Brésil: Dans les favelas de Rio, la police tue cinq personnes par jour
Alors que les violences policières ont atteint un record à Rio de Janeiro, au Brésil, en 2019, la Pastorale des favelas, créée en 1977, tente d’apporter une réponse autant spirituelle que sociale à des populations qui ont le sentiment d’être stigmatisées, y compris par les politiques.
Terezinha Maria de Jesus se sentait un peu fatiguée ce jeudi 2 avril. Alors, en fin d’après-midi, elle s’est étendue sur le canapé du salon, laissant son fils Eduardo, 10 ans, attendre le retour de sa sœur sagement assis sur le perron de la maison, située dans le complexe de l’Allemand, un ensemble de treize favelas de la zone nord de Rio de Janeiro. «Tout à coup, j’ai entendu une déflagration et le cri de mon fils, explique Terezinha. Je suis sortie en courant et je l’ai vu étendu sur le sol. Mort.» Ivre de douleur et de rage, Terezinha aperçoit alors un groupe de la police militaire. Elle se jette sur l’un d’entre eux, masqué et fusil en mains. «Tu as tué mon fils, maudit damné !»
Malgré les menaces du policier de la tuer elle aussi, Terezinha l’empêche, lui et ses collègues, de repartir avec le corps de son enfant. «J’ai alors entendu un policier dire à un autre: ‘mets une arme à côté du corps, et ça sera réglé’», explique t elle. C’est ainsi que les policiers agissent aujourd’hui dans les favelas de Rio. Ils entrent et tirent sans sommation, puis cherchent à dissimuler ces meurtres, en faisant passer les victimes innocentes pour des bandits ou des trafiquants. Si nous sommes traités ainsi, c’est parce que nous sommes noirs, pauvres et que nous vivons dans les favelas.»
«La situation a vraiment empiré depuis l’élection de Jair Bolsonaro»
La police a tué 1’810 personnes à Rio en 2019
Bienvenue à Rio de Janeiro, surnommée la «Cité Merveilleuse» pour la beauté de ses paysages. Pourtant, la seconde ville du Brésil (6,3 millions d’habitants) a battu un record peu enviable en 2019. D’après les chiffres publiés par l’Institut de sécurité publique du gouvernement de Rio (ISP), la police a en effet tué 1’810 personnes l’an dernier, soit 18% de plus que l’année précédente. «Ce chiffre est une première depuis la création de ces statistiques en 1998, assure Silvia Ramos, coordinatrice du centre de recherches sur la sécurité et la citoyenneté (Cesec) de l’université Candido Mendes. Cela représente un tiers des homicides commis à Rio l’an dernier».

:: Bloc de données ::
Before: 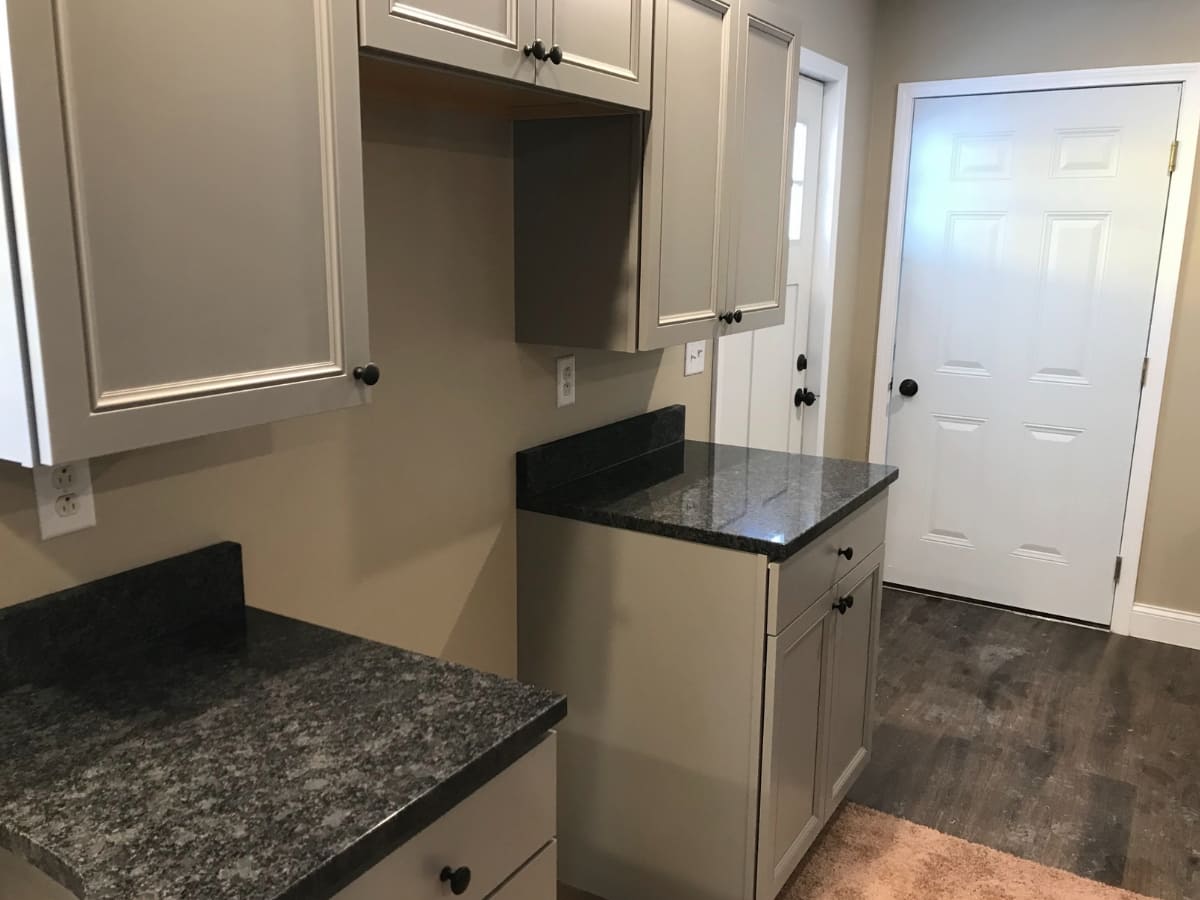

:: Exercices écrits ::
1) D'après l'article sur les favelas de Rio, en quelle année la Pastorale des favelas a-t-elle été créée ?
2) Restituez sans la moindre modification le passage de l'article sur les favelas de Rio qui s'ouvre sur les mots contenant « Brésil: Dans les » et se ferme sur « par les politiques. ».
Ces données n'ont aucun lien avec l'article sur les favelas de Rio.

:: Solutions proposées ::
1) En 1977.

2)
Brésil: Dans les favelas de Rio, la police tue cinq personnes par jour
Alors que les violences policières ont atteint un record à Rio de Janeiro, au Brésil, en 2019, la Pastorale des favelas, créée en 1977, tente d’apporter une réponse autant spirituelle que sociale à des populations qui ont le sentiment d’être stigmatisées, y compris par les politiques.